E a Tokyo, quando? - Epilogo

Shinichi e Ran

Il cielo limpido si tingeva di rosso, mentre i raggi del sole iniziavano a divenire sempre più flebili, rispecchiandosi sull’asfalto della strada: era il tramonto.
La ragazza, cercando di nascondere il tremore, si trovava in piedi contro la figura slanciata del ragazzo, stagliata sullo sfondo del sole che tramontava oltre l’orizzonte.
Tuttavia, non erano soli: pochi metri dietro Ran, c’era Sonoko, i calzoncini jeans a fasciarle metà coscia e il leggero top di cotone azzurroa testimoniare che le due ragazze stavano facendo allora rientro dal mare.
Pochi giorni prima, infatti, era stata recapitata all’agenzia investigativa una strana lettera: un invito ad una specie di convegno per detective, nei pressi di Yokohama, nella prefettura di Kanagawa.* Il tono beffardo del mittente aveva indotto Kogoro ad una sonora risata:
“Ahah!

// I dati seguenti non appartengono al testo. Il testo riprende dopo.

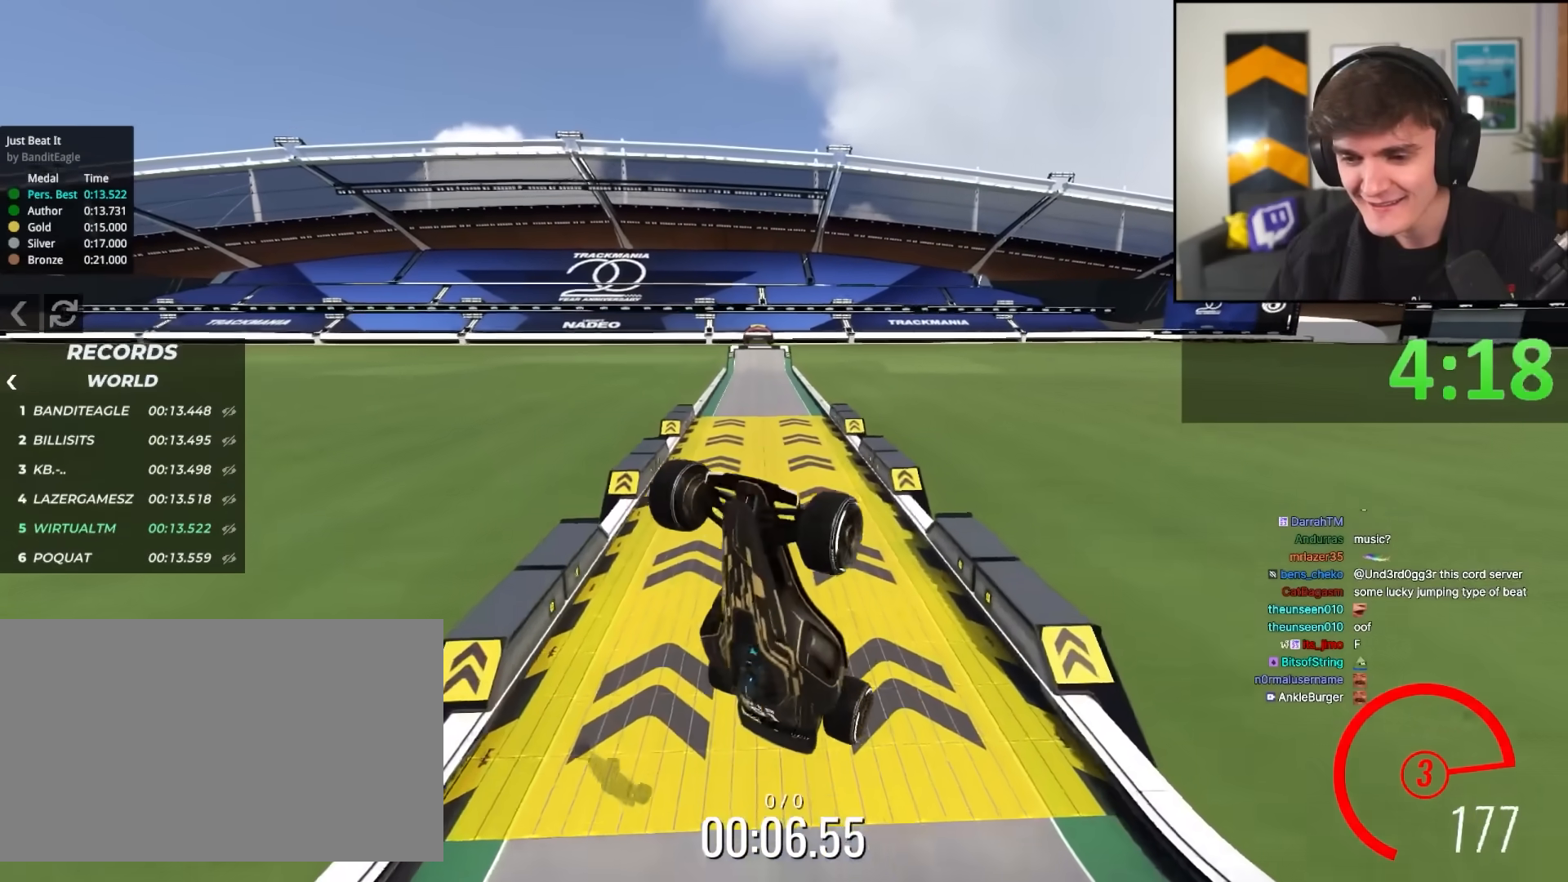
{"keys": ["left", "up"], "events": []}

Ma con chi crede di avere a che fare questo qui? Io sono il grande Detective Dormiente* Kogoro Mouri, non temo il confronto con altri! Saranno sicuramente dei principianti paragonati a me! Ahah!!”
Quelle lodi rivolte a se stesso si erano prolungate per un altro paio di minuti, mentre Ran avvampava, portandosi un dito tra il colletto della camicia ed il collo nel tentativo di prendere aria. Si sentiva soffocare:
-Se davvero sono stati invitati i detective più famosi, allora…allora anche…-

“Sei la ragazza più difficile che io conosca, talmente diversi sono i sentimenti che provi contemporaneamente! Anche se io fossi Holmes per me sarebbe impossibile capirti, perché il cuore della donna che si ama… come potrebbe essere oggetto di deduzione?”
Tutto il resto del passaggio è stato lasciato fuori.